Special Seminar: Zhongping Chen

Tuesday, September 16, 2014
11:00 a.m.-12:00 p.m.
Pepco Room (1105), Jeong H. Kim Engineering Building
Associate Professor Yu Chen
yuchen@umd.edu

Prof. Zhongping Chen
Department of Biomedical Engineering
Beckman Laser Institute
The Edwards Life Sciences Center for Advanced Cardiovascular Technology
University of California, Irvine, Irvine, CA

Seventeen Years of Doppler Optical Coherence Tomography

Optical coherence tomography (OCT) is one of the fastest growing areas of biomedical optics with many potential clinical applications.  The recent development of Fourier domain OCT has significantly increased imaging speed and sensitivity, and has enabled real-time 3-D imaging. Many of the functional extensions of OCT technology that were developed in the last decade, such as Doppler OCT, have started to generate clinically important information in clinical studies. 

Noninvasive techniques for imaging in vivo blood flow are of great value to biomedical research and clinical diagnostics where many diseases have a vascular etiology or component.  In ophthalmology, many ophthalmic diseases may involve disturbances in ocular blood flow, including diabetic retinopathy, low tension glaucoma, anterior ischemic optic neuritis, and macular degeneration.  For example, in diabetic retinopathy, retinal blood flow is reduced and the normal autoregulatory capacity is deficient.  Ocular hemodynamics is altered in patients with glaucoma, and severe loss of visual function has been associated with reduced macular blood flow.  Simultaneous imaging of tissue structure and blood flow could provide critical information for early diagnosis of ocular diseases.  

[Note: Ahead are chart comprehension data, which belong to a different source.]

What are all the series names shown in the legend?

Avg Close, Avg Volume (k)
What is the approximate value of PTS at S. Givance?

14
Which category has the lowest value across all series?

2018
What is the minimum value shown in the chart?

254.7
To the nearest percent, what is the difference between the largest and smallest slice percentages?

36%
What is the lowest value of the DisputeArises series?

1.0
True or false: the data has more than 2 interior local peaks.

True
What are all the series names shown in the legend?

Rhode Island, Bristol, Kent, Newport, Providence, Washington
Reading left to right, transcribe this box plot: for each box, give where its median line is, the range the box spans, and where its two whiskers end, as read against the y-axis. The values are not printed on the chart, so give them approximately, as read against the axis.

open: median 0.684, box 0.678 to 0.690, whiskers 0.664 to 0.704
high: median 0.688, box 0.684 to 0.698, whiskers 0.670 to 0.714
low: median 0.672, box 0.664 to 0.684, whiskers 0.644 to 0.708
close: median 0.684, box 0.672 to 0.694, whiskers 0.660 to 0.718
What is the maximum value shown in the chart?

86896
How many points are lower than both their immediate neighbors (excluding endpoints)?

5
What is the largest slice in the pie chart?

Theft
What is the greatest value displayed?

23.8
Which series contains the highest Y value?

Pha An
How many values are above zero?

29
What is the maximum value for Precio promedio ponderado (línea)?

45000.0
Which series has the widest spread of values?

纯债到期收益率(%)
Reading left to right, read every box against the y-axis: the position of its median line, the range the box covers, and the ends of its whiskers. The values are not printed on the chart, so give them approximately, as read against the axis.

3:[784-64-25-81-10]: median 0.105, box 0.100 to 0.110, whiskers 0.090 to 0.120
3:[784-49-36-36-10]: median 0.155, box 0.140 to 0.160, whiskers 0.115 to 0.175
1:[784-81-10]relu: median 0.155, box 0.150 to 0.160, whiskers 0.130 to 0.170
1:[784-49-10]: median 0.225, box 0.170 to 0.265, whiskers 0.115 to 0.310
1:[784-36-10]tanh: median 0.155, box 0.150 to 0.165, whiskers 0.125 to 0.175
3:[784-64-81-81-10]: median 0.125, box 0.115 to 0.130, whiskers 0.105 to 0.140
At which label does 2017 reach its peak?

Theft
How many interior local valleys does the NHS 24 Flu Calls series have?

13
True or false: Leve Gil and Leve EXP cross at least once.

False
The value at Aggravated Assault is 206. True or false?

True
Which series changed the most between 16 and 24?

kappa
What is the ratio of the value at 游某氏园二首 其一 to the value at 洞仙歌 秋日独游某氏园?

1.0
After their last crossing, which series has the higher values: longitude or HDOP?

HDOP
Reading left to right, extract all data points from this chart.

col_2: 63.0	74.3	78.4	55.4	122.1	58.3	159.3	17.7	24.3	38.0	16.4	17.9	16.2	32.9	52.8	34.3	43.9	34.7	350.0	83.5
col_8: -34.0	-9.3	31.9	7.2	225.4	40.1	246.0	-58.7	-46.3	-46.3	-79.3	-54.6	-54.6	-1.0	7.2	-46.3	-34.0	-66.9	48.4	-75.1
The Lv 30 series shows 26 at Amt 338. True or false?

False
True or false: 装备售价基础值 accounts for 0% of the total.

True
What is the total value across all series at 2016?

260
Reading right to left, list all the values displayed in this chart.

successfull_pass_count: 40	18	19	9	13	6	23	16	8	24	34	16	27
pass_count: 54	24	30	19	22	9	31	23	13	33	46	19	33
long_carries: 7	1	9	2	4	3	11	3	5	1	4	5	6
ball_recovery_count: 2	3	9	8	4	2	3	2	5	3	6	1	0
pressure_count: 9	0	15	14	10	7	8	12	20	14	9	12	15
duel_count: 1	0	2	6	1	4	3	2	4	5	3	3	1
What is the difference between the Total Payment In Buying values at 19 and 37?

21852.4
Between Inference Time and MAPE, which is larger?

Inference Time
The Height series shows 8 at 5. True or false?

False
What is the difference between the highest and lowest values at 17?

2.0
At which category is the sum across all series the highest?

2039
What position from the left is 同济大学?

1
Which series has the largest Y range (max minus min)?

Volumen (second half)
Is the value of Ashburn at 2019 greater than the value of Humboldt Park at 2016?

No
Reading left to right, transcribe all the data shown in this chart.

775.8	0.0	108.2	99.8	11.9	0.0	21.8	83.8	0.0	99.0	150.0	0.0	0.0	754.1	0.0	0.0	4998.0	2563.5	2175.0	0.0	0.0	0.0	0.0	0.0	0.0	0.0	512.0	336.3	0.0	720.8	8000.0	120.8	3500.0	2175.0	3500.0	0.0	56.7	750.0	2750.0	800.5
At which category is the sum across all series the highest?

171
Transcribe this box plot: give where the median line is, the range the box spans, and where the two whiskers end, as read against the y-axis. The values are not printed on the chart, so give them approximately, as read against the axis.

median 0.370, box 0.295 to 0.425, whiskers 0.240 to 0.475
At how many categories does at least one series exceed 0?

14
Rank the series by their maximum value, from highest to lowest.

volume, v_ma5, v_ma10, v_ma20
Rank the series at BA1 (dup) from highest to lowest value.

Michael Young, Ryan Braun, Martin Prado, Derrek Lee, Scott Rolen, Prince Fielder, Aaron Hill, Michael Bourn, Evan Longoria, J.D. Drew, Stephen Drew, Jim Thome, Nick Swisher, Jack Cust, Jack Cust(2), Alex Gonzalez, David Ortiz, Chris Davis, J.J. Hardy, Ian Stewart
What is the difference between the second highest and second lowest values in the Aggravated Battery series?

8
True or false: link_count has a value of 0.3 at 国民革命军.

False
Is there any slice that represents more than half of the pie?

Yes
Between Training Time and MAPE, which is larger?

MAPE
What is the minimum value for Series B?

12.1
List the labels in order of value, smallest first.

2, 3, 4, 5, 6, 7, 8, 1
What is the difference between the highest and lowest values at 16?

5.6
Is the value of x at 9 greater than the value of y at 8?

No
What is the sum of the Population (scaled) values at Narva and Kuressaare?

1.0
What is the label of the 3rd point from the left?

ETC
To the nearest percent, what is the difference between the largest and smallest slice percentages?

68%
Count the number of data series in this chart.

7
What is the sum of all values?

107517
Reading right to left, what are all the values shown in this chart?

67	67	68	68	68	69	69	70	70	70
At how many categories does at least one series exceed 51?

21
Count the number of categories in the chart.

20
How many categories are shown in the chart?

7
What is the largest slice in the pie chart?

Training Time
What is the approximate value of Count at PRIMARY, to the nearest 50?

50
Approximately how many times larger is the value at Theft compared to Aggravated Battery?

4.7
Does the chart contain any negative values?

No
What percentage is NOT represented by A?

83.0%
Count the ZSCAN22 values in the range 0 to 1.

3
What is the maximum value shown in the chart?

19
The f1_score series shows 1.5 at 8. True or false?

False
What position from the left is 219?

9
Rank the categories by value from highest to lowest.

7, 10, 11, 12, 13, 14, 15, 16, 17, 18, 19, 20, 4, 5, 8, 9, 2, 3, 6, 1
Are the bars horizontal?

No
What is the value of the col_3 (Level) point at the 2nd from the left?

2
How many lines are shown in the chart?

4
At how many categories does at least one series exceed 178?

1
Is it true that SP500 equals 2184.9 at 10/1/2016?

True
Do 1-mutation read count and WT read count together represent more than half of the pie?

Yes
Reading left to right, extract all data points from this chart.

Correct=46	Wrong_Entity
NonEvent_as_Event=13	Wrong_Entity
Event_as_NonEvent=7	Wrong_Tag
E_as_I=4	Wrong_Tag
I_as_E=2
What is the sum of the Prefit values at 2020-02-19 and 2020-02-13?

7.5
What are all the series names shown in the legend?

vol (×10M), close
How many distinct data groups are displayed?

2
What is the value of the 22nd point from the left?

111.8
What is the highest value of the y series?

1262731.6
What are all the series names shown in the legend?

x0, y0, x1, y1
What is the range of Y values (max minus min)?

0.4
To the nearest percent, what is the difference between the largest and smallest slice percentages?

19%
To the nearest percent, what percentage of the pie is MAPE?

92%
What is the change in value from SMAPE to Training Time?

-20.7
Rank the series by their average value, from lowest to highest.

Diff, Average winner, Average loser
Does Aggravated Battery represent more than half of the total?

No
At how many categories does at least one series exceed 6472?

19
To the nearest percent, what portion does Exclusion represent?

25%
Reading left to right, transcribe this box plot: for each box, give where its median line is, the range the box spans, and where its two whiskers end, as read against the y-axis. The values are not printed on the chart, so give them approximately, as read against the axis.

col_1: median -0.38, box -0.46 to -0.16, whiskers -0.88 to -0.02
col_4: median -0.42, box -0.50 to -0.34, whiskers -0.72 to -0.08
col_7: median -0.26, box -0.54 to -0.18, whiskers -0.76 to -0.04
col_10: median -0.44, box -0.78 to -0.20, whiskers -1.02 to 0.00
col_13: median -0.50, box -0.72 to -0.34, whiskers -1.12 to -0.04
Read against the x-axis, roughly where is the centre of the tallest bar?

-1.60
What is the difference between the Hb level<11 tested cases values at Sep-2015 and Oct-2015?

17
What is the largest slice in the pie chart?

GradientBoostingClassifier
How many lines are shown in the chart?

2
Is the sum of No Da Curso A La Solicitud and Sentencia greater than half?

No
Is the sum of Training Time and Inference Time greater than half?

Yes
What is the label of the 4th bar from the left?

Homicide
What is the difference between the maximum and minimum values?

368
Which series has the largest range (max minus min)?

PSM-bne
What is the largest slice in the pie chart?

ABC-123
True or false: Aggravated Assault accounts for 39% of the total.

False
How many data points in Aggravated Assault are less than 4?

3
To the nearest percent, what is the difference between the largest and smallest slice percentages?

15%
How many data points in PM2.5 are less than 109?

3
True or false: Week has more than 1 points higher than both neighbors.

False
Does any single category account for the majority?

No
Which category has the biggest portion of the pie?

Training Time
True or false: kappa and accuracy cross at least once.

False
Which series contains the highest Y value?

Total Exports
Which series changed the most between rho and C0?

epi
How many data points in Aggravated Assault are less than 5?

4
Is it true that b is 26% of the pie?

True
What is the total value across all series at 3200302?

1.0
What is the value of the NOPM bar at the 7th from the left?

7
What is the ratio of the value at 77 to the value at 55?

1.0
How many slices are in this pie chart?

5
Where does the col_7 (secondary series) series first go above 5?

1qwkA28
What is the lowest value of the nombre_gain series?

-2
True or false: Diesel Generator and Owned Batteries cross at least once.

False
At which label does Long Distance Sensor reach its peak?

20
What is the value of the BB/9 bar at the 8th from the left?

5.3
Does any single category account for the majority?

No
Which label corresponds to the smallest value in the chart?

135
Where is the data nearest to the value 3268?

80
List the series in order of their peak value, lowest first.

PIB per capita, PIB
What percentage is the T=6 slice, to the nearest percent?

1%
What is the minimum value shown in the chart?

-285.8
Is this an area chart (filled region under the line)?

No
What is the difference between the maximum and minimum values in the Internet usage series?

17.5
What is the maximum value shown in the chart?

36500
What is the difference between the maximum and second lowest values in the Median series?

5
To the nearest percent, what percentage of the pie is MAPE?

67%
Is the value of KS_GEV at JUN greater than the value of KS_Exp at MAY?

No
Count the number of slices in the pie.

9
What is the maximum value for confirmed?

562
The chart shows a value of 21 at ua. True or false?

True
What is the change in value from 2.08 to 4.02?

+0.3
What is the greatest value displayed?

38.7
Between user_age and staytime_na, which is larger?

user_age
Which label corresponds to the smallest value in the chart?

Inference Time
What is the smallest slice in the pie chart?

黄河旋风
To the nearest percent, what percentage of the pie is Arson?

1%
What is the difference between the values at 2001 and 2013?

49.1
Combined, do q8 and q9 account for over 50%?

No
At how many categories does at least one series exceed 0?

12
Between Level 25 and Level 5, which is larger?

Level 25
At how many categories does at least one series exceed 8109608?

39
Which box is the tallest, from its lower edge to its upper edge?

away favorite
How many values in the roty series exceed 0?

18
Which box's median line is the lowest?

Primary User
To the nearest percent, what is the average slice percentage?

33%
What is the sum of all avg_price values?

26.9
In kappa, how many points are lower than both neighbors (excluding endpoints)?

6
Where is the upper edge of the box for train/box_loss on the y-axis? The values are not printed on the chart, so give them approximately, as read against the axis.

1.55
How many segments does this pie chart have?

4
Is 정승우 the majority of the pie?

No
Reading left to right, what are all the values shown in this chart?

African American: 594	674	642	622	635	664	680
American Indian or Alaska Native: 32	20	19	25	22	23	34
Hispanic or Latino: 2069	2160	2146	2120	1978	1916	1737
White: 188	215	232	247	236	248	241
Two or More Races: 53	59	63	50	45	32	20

In this presentation, I will review the advances in Doppler OCT over the last seventeen years. The recent applications of Doppler OCT for quantifying the flow, imaging the vasculature, evaluating the vibration organ, and optical coherence elastography will be discussed.  
 

About the Speaker

Dr. Zhongping Chen is a Professor of Biomedical Engineering and Director of the OCT Laboratory at the University of California, Irvine.  He is a Co-founder and Chairman of OCT Medical Imaging Inc. Dr. Chen received his B.S. degree in Applied Physics from Shanghai Jiao Tong University in 1982, his M. S. degree in Electrical Engineering in 1987, and his Ph.D. degree in Applied Physics from Cornell University in 1993. 

Dr. Chen's research interests encompass the areas of biomedical photonics, microfabrication, biomaterials and biosensors. His research group has pioneered the development of functional optical coherence tomography, which simultaneously provides high resolution 3-D images of tissue structure, blood flow, and birefringence.  These functional extensions of OCT offer contrast enhancements and provide mapping of many clinically important parameters.  In addition, his group has developed a number of endoscopic and intravascular rotational and linear 2-D probes for OCT and MPM imaging and translated this technology to clinical applications through collaboration with clinicians.  He has led numerous major research projects funded by NIH, NSF, DOD, and DARPA, including several interdisciplinary research projects such as the NIH Biomedical Research Partnership (BRP) grant and NSF Biophotonics Partnership Initiative grant. He has published more than 190 peer-reviewed papers and review articles and holds a number of patents in the fields of biomaterials, biosensors, and biomedical imaging. 

Dr. Chen is a Fellow of the American Institute of Medical and Biological Engineering (AIMBE), a Fellow of SPIE, and a Fellow of the Optical Society of America.